Review - "Mourning Heaven" by Amy Lane
Beautiful, intense, masterfully done
Very Highly Recommended
At age ten, Peter Armbruster was brought to live with his Aunt Aileen and his cousin Michael. His mother, bless her heart, wasn’t able to provide for him and thought he’d do better there. It took him a while to blend in, especially when he was taken to church in the small town of Daisy, California. Sitting there in in the pews, he looked around and saw the stained glass and thought of the words his mother had told him about small towns and the choices he would have to make and how he chose to live his life.
Just look at those windows, he thought. This must be their favorite part of the story. The part where somebody bleeds. Nothing that had happened since that day led him to feel any different.
He did learn to fit in, to an extent, thanks to his cousin Michael. And later, Michael’s friend Bodi, the boy he would love from afar.
But then things kind of exploded and life changed, as it has a way of doing. And six years later, Michael was being shipped home from Afghanistan in a pine box, and Peter was forced to go tell Bodi. And maybe finally claim what he wanted.
How will Bodi react? Will Peter finally confess his love? And how will the town that hated them all react to the prodigal sons’ return, one in a coffin, the other with Peter?
Amy Lane, usually so gentle, took me by the throat and dragged me into this raw and angry stunner and forced me to watch and live and breathe the heady mix of grief and love and redemption. I was moved beyond words, shaken to the core, and ultimately left gentled by her sure and crafty hand.
This book is Amy Lane at her best – broken and betrayed men forced to look their pain squarely in the face, to deal with it somehow, and to confront the loss and acknowledge the new possibilities. There is no room for weakness here, because pain and loss and hurt demand more.
“You give thanks to the things that save you,” Bodi acknowledged.
Peter dominates this book. His seeming passivity and resignation to his life in Daisy gives way to a slow, deep-seated fiery anger at the lies and hurts heaped on him and those he loves. The awakening we see in him as he unfolds and reaches for his power – just remarkable.
And Bodi. Broken, shattered, tossed aside by family, friends and a heartless town, he’s been out of the picture for six long years. Or has he? And his slow climb out of the hell he’s been in – sharp, stunning, powerful.
But it’s Michael, the missing leg of the triangle, who I am most intrigued by. Why he made the decisions he did. How he died a little every day for six years, before he ended up being buried and mourned for all of his strengths and flaws and weaknesses by the two men who knew him best and loved him most. And how he was so much more – and less – than anyone ever expected.
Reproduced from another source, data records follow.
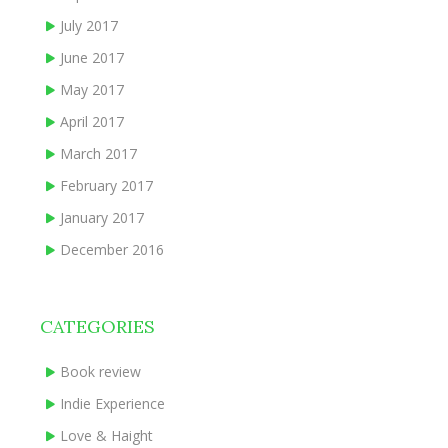
July 2017
June 2017
May 2017
April 2017
March 2017
February 2017
January 2017
December 2016
CATEGORIES
Book review
Indie Experience
Love & Haight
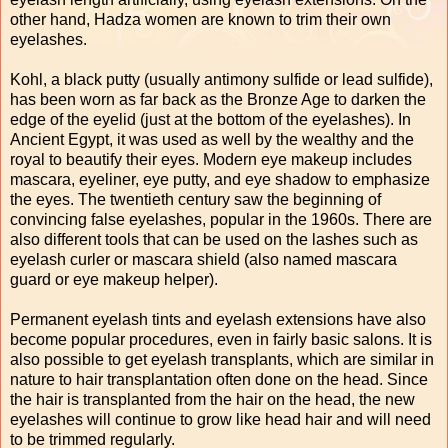
other hand, Hadza women are known to trim their own
eyelashes.
Kohl, a black putty (usually antimony sulfide or lead sulfide),
has been worn as far back as the Bronze Age to darken the
edge of the eyelid (just at the bottom of the eyelashes). In
Ancient Egypt, it was used as well by the wealthy and the
royal to beautify their eyes. Modern eye makeup includes
mascara, eyeliner, eye putty, and eye shadow to emphasize
the eyes. The twentieth century saw the beginning of
convincing false eyelashes, popular in the 1960s. There are
also different tools that can be used on the lashes such as
eyelash curler or mascara shield (also named mascara
guard or eye makeup helper).
Permanent eyelash tints and eyelash extensions have also
become popular procedures, even in fairly basic salons. It is
also possible to get eyelash transplants, which are similar in
nature to hair transplantation often done on the head. Since
the hair is transplanted from the hair on the head, the new
eyelashes will continue to grow like head hair and will need
to be trimmed regularly.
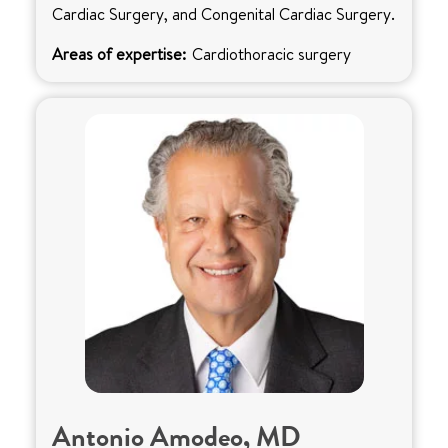
Cardiac Surgery, and Congenital Cardiac Surgery.
Areas of expertise:
Cardiothoracic surgery
Antonio Amodeo, MD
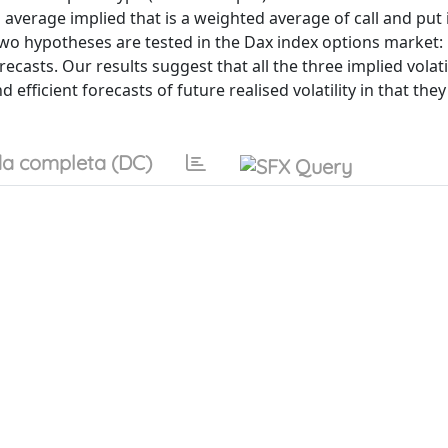
nd average implied that is a weighted average of call and put
 Two hypotheses are tested in the Dax index options market:
recasts. Our results suggest that all the three implied volati
 efficient forecasts of future realised volatility in that th
a completa (DC)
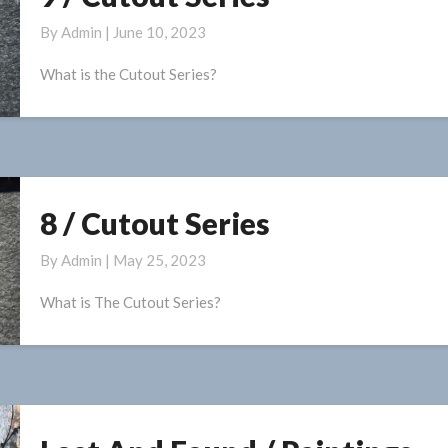
/
By
Admin
|
June 10, 2023
Cutout
Series
What is the Cutout Series?
8 / Cutout Series
8
/
By
Admin
|
May 25, 2023
Cutout
Series
What is The Cutout Series?
Lost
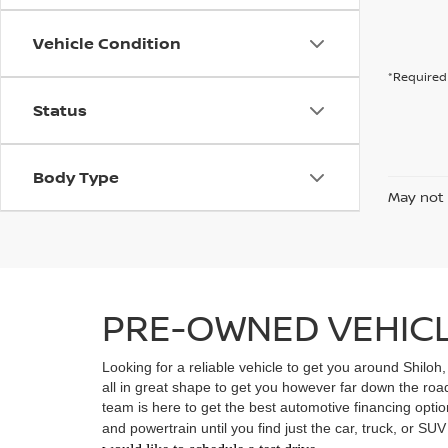
Vehicle Condition
*Required 
Status
Body Type
May not 
PRE-OWNED VEHICLE
Looking for a reliable vehicle to get you around Shiloh
all in great shape to get you however far down the ro
team is here to get the best automotive financing option
and powertrain until you find just the car, truck, or SU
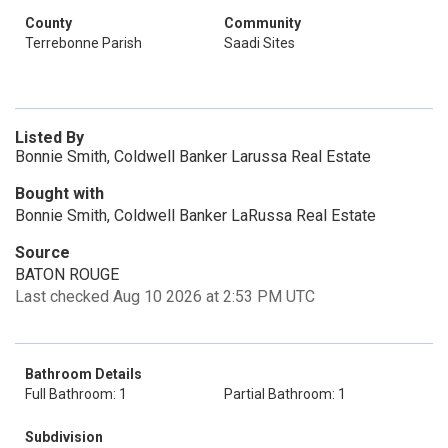
County
Community
Terrebonne Parish
Saadi Sites
Listed By
Bonnie Smith, Coldwell Banker Larussa Real Estate
Bought with
Bonnie Smith, Coldwell Banker LaRussa Real Estate
Source
BATON ROUGE
Last checked Aug 10 2026 at 2:53 PM UTC
Bathroom Details
Full Bathroom: 1
Partial Bathroom: 1
Subdivision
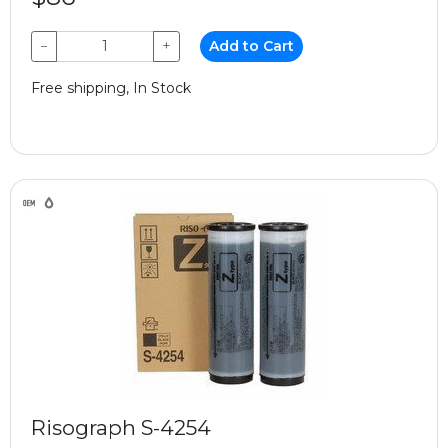
−
+
Add to Cart
Free shipping, In Stock
Risograph S-4254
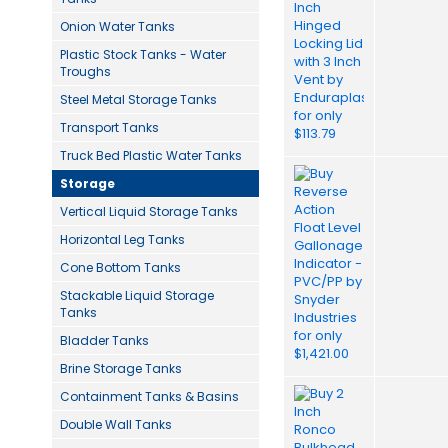
Onion Water Tanks
Plastic Stock Tanks - Water
Troughs
Steel Metal Storage Tanks
Transport Tanks
Truck Bed Plastic Water Tanks
Storage
Vertical Liquid Storage Tanks
Horizontal Leg Tanks
Cone Bottom Tanks
Stackable Liquid Storage
Tanks
Bladder Tanks
Brine Storage Tanks
Containment Tanks & Basins
Double Wall Tanks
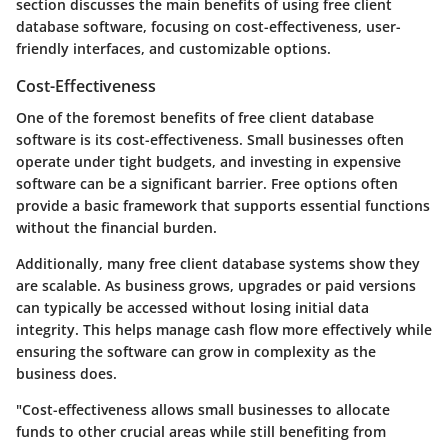
section discusses the main benefits of using free client
database software, focusing on cost-effectiveness, user-
friendly interfaces, and customizable options.
Cost-Effectiveness
One of the foremost benefits of free client database
software is its cost-effectiveness. Small businesses often
operate under tight budgets, and investing in expensive
software can be a significant barrier. Free options often
provide a basic framework that supports essential functions
without the financial burden.
Additionally, many free client database systems show they
are scalable. As business grows, upgrades or paid versions
can typically be accessed without losing initial data
integrity. This helps manage cash flow more effectively while
ensuring the software can grow in complexity as the
business does.
"Cost-effectiveness allows small businesses to allocate
funds to other crucial areas while still benefiting from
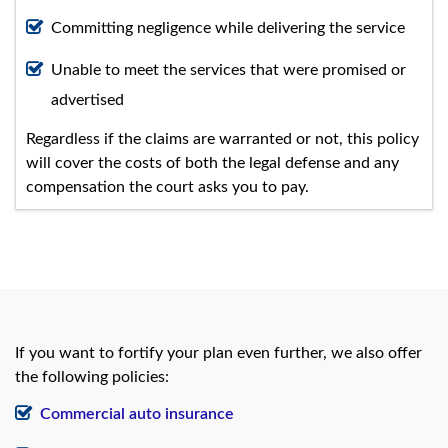
Committing negligence while delivering the service
Unable to meet the services that were promised or
advertised
Regardless if the claims are warranted or not, this policy
will cover the costs of both the legal defense and any
compensation the court asks you to pay.
If you want to fortify your plan even further, we also offer
the following policies:
Commercial auto insurance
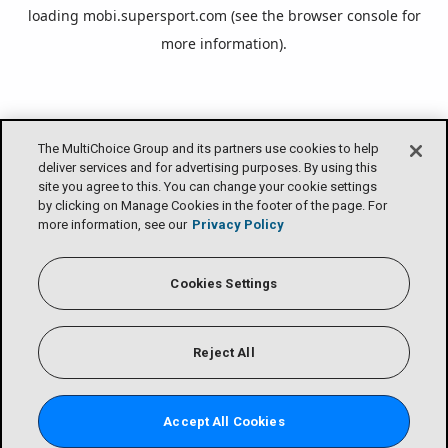
loading
mobi.supersport.com
(see the
browser console
for
more information).
The MultiChoice Group and its partners use cookies to help
deliver services and for advertising purposes. By using this
site you agree to this. You can change your cookie settings
by clicking on Manage Cookies in the footer of the page. For
more information, see our
Privacy Policy
Cookies Settings
Reject All
Accept All Cookies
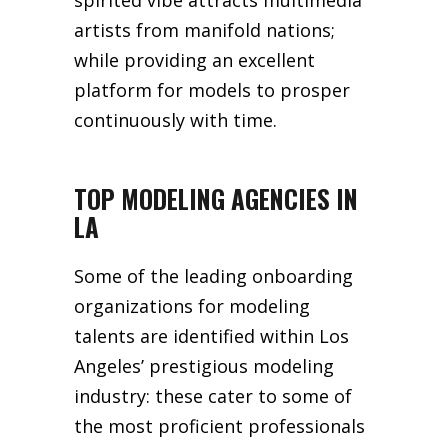
spirited vibe attracts multimedia
artists from manifold nations;
while providing an excellent
platform for models to prosper
continuously with time.
TOP MODELING AGENCIES IN
LA
Some of the leading onboarding
organizations for modeling
talents are identified within Los
Angeles’ prestigious modeling
industry: these cater to some of
the most proficient professionals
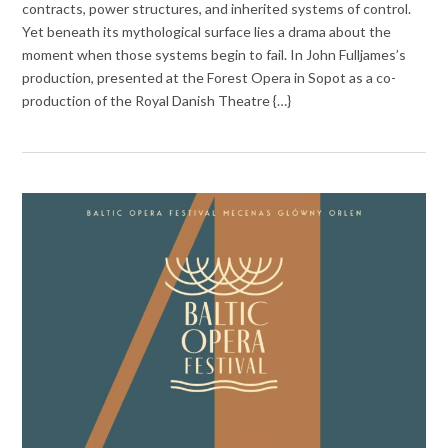
contracts, power structures, and inherited systems of control.
Yet beneath its mythological surface lies a drama about the
moment when those systems begin to fail. In John Fulljames’s
production, presented at the Forest Opera in Sopot as a co-
production of the Royal Danish Theatre {…}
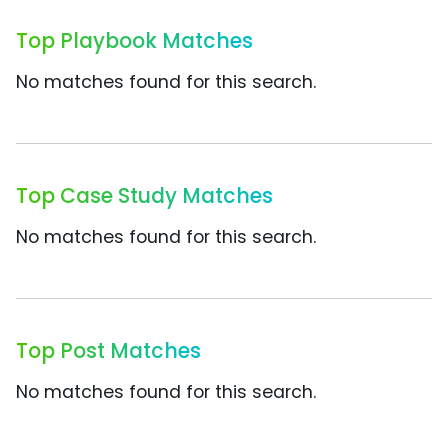
Top Playbook Matches
No matches found for this search.
Top Case Study Matches
No matches found for this search.
Top Post Matches
No matches found for this search.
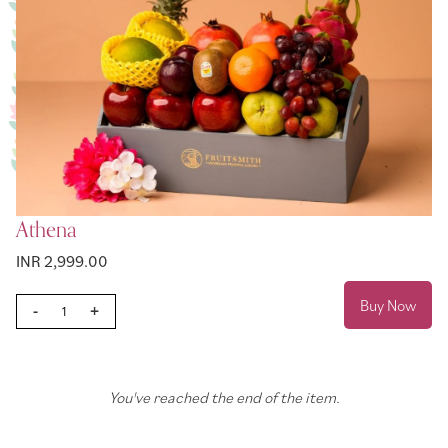
Athena
INR 2,999.00
Buy Now
-
+
You've reached the end of the item.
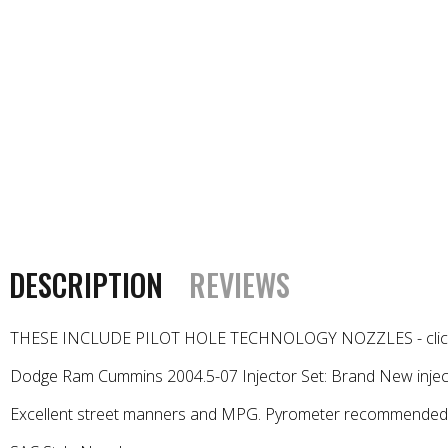
DESCRIPTION
REVIEWS
THESE INCLUDE PILOT HOLE TECHNOLOGY NOZZLES - click he
Dodge Ram Cummins 2004.5-07 Injector Set: Brand New inject
Excellent street manners and MPG. Pyrometer recommended. 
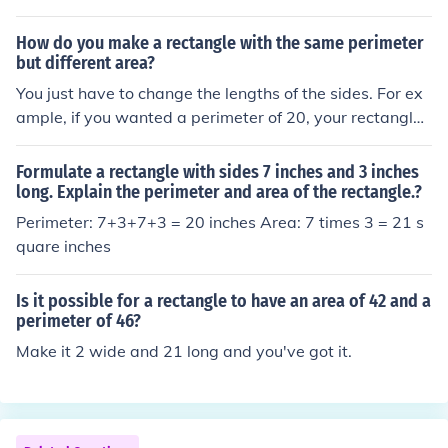
How do you make a rectangle with the same perimeter
but different area?
You just have to change the lengths of the sides. For ex
ample, if you wanted a perimeter of 20, your rectangle
could be... 1x9 with area of 9 2x8 with area of 16 3x7
with area of 21 4x6 with area of 24 5x5 with area of 25
Formulate a rectangle with sides 7 inches and 3 inches
All of these have the same perimeter, but a different ar
long. Explain the perimeter and area of the rectangle.?
ea, see?
Perimeter: 7+3+7+3 = 20 inches Area: 7 times 3 = 21 s
quare inches
Is it possible for a rectangle to have an area of 42 and a
perimeter of 46?
Make it 2 wide and 21 long and you've got it.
A hero with feet of clay.
Regret is the sound of the ghosts of our own making. I will live with mine until I die.
There’s no regret for me in recommending this haunting book. Grief and loss by their very nature demand pain, and it’s a beautiful sadness and joy that transforms those emotions to peace and love. Amy Lane has truly outdone herself here, and I’m just glad she invited me along for the ride. It was magic.